If you notice the history of how we’ve used internet (as a connectivity platform), we started with primarily one-to-one communications – email, starting in the 80s. Email communication was the predominant form of online content, back then.
We then moved on to one-to-many content usage via websites, which helped brands take their corporate materials to a global audience. Sharing information and uploading the information available in physical forms to a digital form was the predominant form of content in this phase.
An in-between phase was about the blogging scene, where we shared our opinions in online spaces that aped mainstream media – we created our own media vehicles to share our views and opinions.
Then came the many-to-many platforms, via social media. Here, everybody seems to be speaking to everybody else, even though there are controls to manage the conversation as one-to-one and one-to-many options. This phase is largely about rampant sharing – we’re now sharing everything from ‘my cat rolled over’ to ‘I got laid!’.
We don’t intend to stop doing any of these, even though, occasionally, and quite sensationally, we hear of something or the other dying – email/blogging is dead…or websites are taken over by Facebook page and so on. But nothing is dying and everything continues to have its own place.
The question then is about what is next, as far as content goes, on the internet? In other words, what kind of content are we likely to witness next. Without getting tactical, here are some guesses.
1. Rise of content from inanimate, internet-enabled objects
Yes, seriously. We’ve already heard of the internet-enabled fridge that supposedly restocks based on what is taken out of it. But consider many other ‘objects’ sharing data online simply because they will soon be internet enabled. Trains, cars and buses sharing data on their movement, in real time; Television channels sharing data in real time on the programs that are airing/airing shortly; Hospitals sharing data in real time on doctor/bed availability; Roads sharing data in real time about parking space availability…you get the drift. All this data from internet-enabled ‘objects’ could be a huge source of data online that we may start mining and using in assorted ways.

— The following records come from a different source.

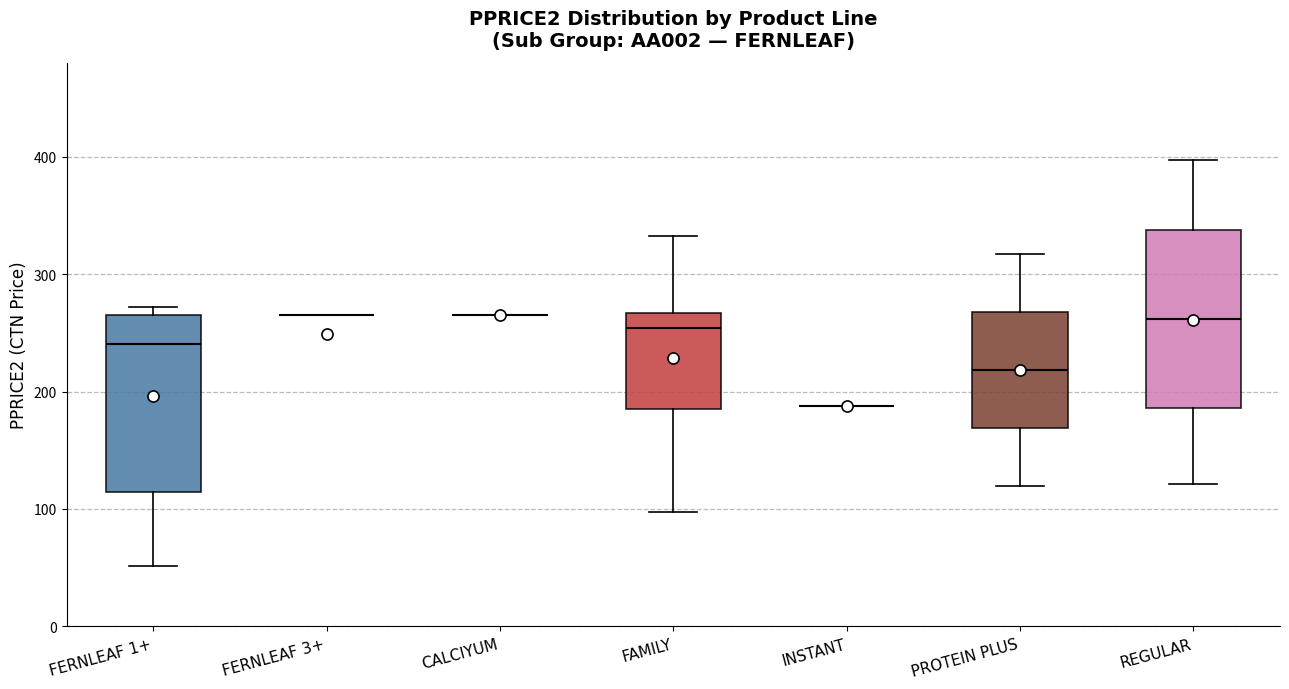

Reading left to right, transcribe this box plot: for each box, give where its median line is, the range the box spans, and where its two whiskers end, as read against the y-axis. The values are not printed on the chart, so give them approximately, as read against the axis.

FERNLEAF 1+: median 240, box 110 to 260, whiskers 50 to 270
FERNLEAF 3+: box collapsed to a line at 260, whiskers 260 to 260
CALCIYUM: box collapsed to a line at 260, whiskers 260 to 260
FAMILY: median 250, box 190 to 270, whiskers 100 to 330
INSTANT: box collapsed to a line at 190, whiskers 190 to 190
PROTEIN PLUS: median 220, box 170 to 270, whiskers 120 to 320
REGULAR: median 260, box 190 to 340, whiskers 120 to 400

2. Rise of the automated content
This is happening already, to a limited extent – like the Foursquare checkins that happen in tandem with GPS, but I expect it to happen more frequently, much to our annoyance. Not just checkins – think about other actions that are automatically streamed online. A purchase in a store could be streamed in the store’s online profile, tagged with our named gathered from the credit card; A restaurant could share information on what we’re eating, via an internet-enabled table, again, tagged with our name gathered in some way; Our Nike shoes already send information on the distance we’ve ran, anyway. Think of more opportunities here.
3. Content not built around search engine discoverability
While we do have some form of protected content (paywalls, password-protected groups etc.) already, right now, the tearing need for all brands is to open everything and get Google juice. That Google juice enables more people to see the number of people connected to the brand and it becomes a cycle in gaining numbers and getting more people to share information to and fro.
What brands seem to be missing is building non-search visibility driven online spaces that offer exclusive access and hence, exclusive benefits too. These have existed in the real world for a long time – organizations like Freemasons and Rotary International have followed this principle for ages where they do not intend to make their groups and memberships so public. In the online space, the reverse is happening at an alarming pace thanks to discoverability by search engines and the benefits in increasing visibility for brands – the logic being, the more the number of people visiting, the more the potential sales/business pipe.
At some point, brands should get over this numbers routine and build online spaces that are shielded and exclusive, to select people, based on some criteria. The content available within these spaces would be hidden from the mighty search engines, for a reason – to maintain exclusivity – and the sales/business funnel from such online spaces is likely to be far better for brands, based on the kind of exclusivity offered.
To be correct, this one is not about new content, but existing kind of content that is used/handled differently. When the intent of the content changes, there may be inherent changes to the nature of content itself.
What kind of content do you expect to arrive and take center-stage in the coming years? From where and from whom?